## DIRECTIVE:
Set out every line of text in the records below as a numbered list, skipping blank lines. Leave the pictures out of the answer.
+++ SOURCE MATERIAL
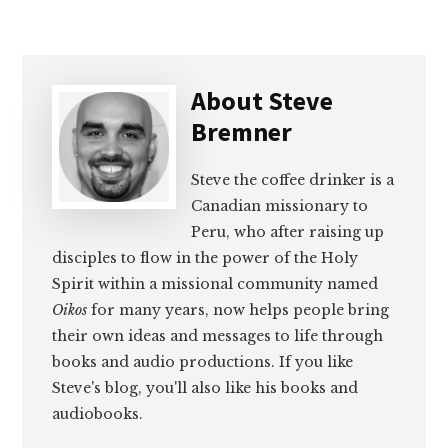
About
Steve
Bremner
Steve the coffee drinker is a
Canadian missionary to
Peru, who after raising up
disciples to flow in the power of the Holy
Spirit within a missional community named
Oikos
for many years, now helps people bring
their own ideas and messages to life through
books and audio productions. If you like
Steve's blog, you'll also like his books and
audiobooks.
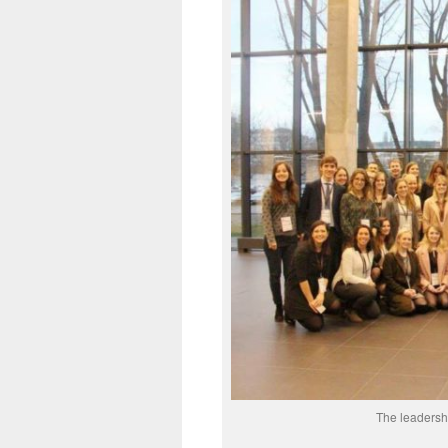
The leadershi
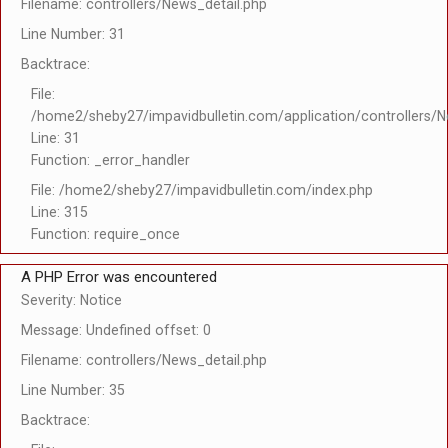
Filename: controllers/News_detail.php
Line Number: 31
Backtrace:
File:
/home2/sheby27/impavidbulletin.com/application/controllers/N
Line: 31
Function: _error_handler
File: /home2/sheby27/impavidbulletin.com/index.php
Line: 315
Function: require_once
A PHP Error was encountered
Severity: Notice
Message: Undefined offset: 0
Filename: controllers/News_detail.php
Line Number: 35
Backtrace:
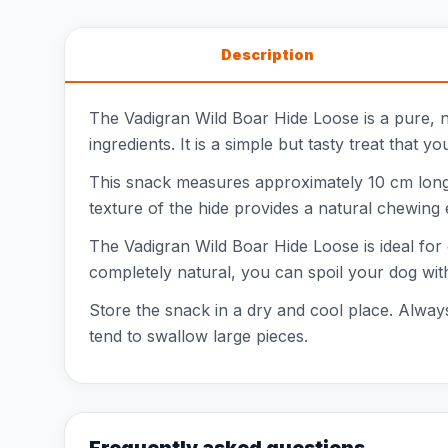
Description
The Vadigran Wild Boar Hide Loose is a pure, na
ingredients. It is a simple but tasty treat that y
This snack measures approximately 10 cm long, 
texture of the hide provides a natural chewing 
The Vadigran Wild Boar Hide Loose is ideal for d
completely natural, you can spoil your dog wit
Store the snack in a dry and cool place. Always
tend to swallow large pieces.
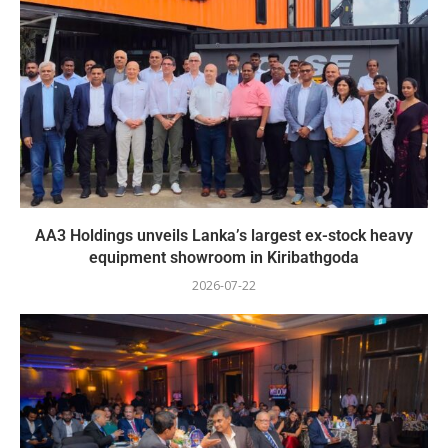
AA3 Holdings unveils Lanka’s largest ex-stock heavy
equipment showroom in Kiribathgoda
2026-07-22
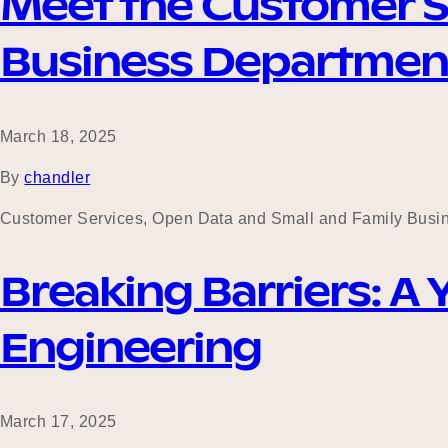
Meet the Customer S
Business Departmen
March 18, 2025
By
chandler
Customer Services, Open Data and Small and Family Busin
Breaking Barriers: A
Engineering
March 17, 2025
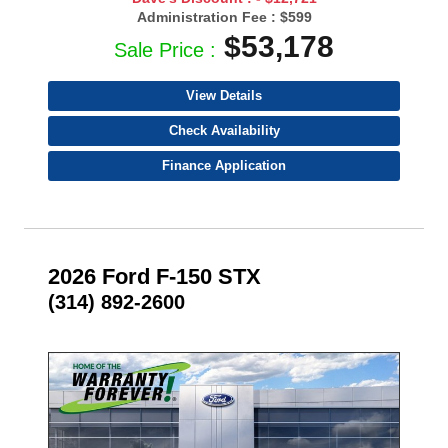
Administration Fee :
$599
$53,178
Sale Price :
View Details
Check Availability
Finance Application
2026 Ford F-150 STX
(314) 892-2600
- NEW -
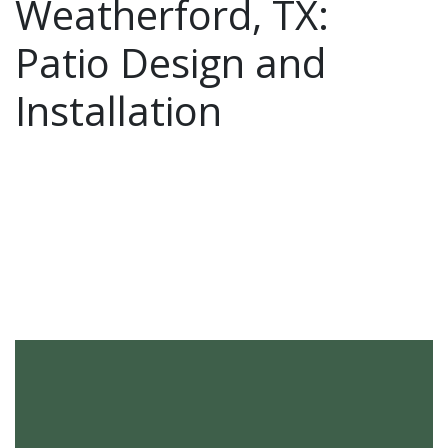
Weatherford, TX:
Patio Design and
Installation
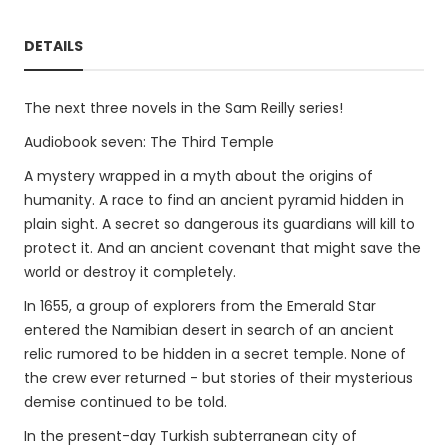
DETAILS
The next three novels in the Sam Reilly series!
Audiobook seven: The Third Temple
A mystery wrapped in a myth about the origins of
humanity. A race to find an ancient pyramid hidden in
plain sight. A secret so dangerous its guardians will kill to
protect it. And an ancient covenant that might save the
world or destroy it completely.
In 1655, a group of explorers from the Emerald Star
entered the Namibian desert in search of an ancient
relic rumored to be hidden in a secret temple. None of
the crew ever returned - but stories of their mysterious
demise continued to be told.
In the present-day Turkish subterranean city of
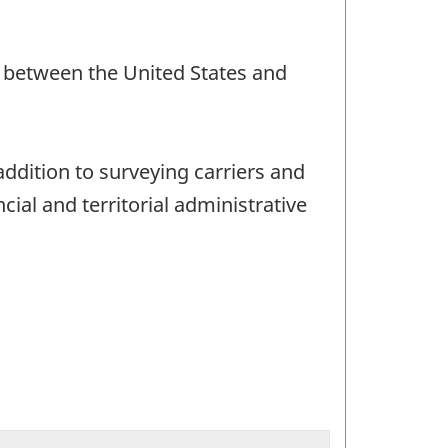
nd between the United States and
addition to surveying carriers and
ial and territorial administrative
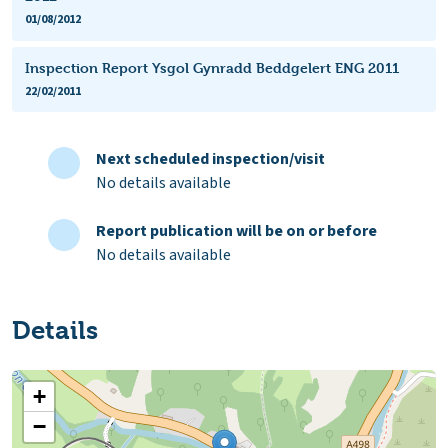
01/08/2012
Inspection Report Ysgol Gynradd Beddgelert ENG 2011
22/02/2011
Next scheduled inspection/visit
No details available
Report publication will be on or before
No details available
Details
+
−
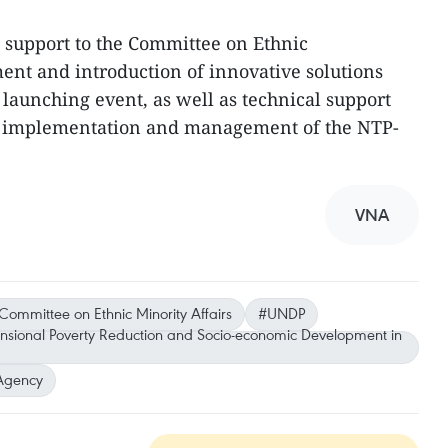
al support to the Committee on Ethnic
ent and introduction of innovative solutions
unching event, as well as technical support
in implementation and management of the NTP-
VNA
Committee on Ethnic Minority Affairs
#UNDP
ensional Poverty Reduction and Socio-economic Development in
Agency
++++++
## ANSWER SPACE:
1. About
2. Steve
3. Bremner
4. Steve the coffee drinker is a
5. Canadian missionary to
6. Peru, who after raising up
7. disciples to flow in the power of the Holy
8. Spirit within a missional community named
9. Oikos
10. for many years, now helps people bring
11. their own ideas and messages to life through
12. books and audio productions. If you like
13. Steve's blog, you'll also like his books and
14. audiobooks.
15. The leadershi
16. Filename: controllers/News_detail.php
17. Line Number: 31
18. Backtrace:
19. File:
20. /home2/sheby27/impavidbulletin.com/application/controllers/N
21. Line: 31
22. Function: _error_handler
23. File: /home2/sheby27/impavidbulletin.com/index.php
24. Line: 315
25. Function: require_once
26. A PHP Error was encountered
27. Severity: Notice
28. Message: Undefined offset: 0
29. Filename: controllers/News_detail.php
30. Line Number: 35
31. Backtrace:
32. Description
33. The Vadigran Wild Boar Hide Loose is a pure, na
34. ingredients. It is a simple but tasty treat that y
35. This snack measures approximately 10 cm long, 
36. texture of the hide provides a natural chewing 
37. The Vadigran Wild Boar Hide Loose is ideal for d
38. completely natural, you can spoil your dog wit
39. Store the snack in a dry and cool place. Always
40. tend to swallow large pieces.
41. AA3 Holdings unveils Lanka’s largest ex-stock heavy
42. equipment showroom in Kiribathgoda
43. 2026-07-22
44. Meet the Customer S
45. Business Departmen
46. March 18, 2025
47. By
48. chandler
49. Customer Services, Open Data and Small and Family Busin
50. Breaking Barriers: A
51. Engineering
52. March 17, 2025
53. Administration Fee :
54. $599
55. $53,178
56. Sale Price :
57. View Details
58. Check Availability
59. Finance Application
60. 2026 Ford F-150 STX
61. (314) 892-2600
62. - NEW -
63. Weatherford, TX:
64. Patio Design and
65. Installation
66. DETAILS
67. The next three novels in the Sam Reilly series!
68. Audiobook seven: The Third Temple
69. A mystery wrapped in a myth about the origins of
70. humanity. A race to find an ancient pyramid hidden in
71. plain sight. A secret so dangerous its guardians will kill to
72. protect it. And an ancient covenant that might save the
73. world or destroy it completely.
74. In 1655, a group of explorers from the Emerald Star
75. entered the Namibian desert in search of an ancient
76. relic rumored to be hidden in a secret temple. None of
77. the crew ever returned - but stories of their mysterious
78. demise continued to be told.
79. In the present-day Turkish subterranean city of
80. nd between the United States and
81. addition to surveying carriers and
82. ial and territorial administrative
83. 01/08/2012
84. Inspection Report Ysgol Gynradd Beddgelert ENG 2011
85. 22/02/2011
86. Next scheduled inspection/visit
87. No details available
88. Report publication will be on or before
89. No details available
90. Details
91. +
92. −
93. al support to the Committee on Ethnic
94. ent and introduction of innovative solutions
95. unching event, as well as technical support
96. in implementation and management of the NTP-
97. VNA
98. Committee on Ethnic Minority Affairs
99. #UNDP
100. ensional Poverty Reduction and Socio-economic Development in
101. Agency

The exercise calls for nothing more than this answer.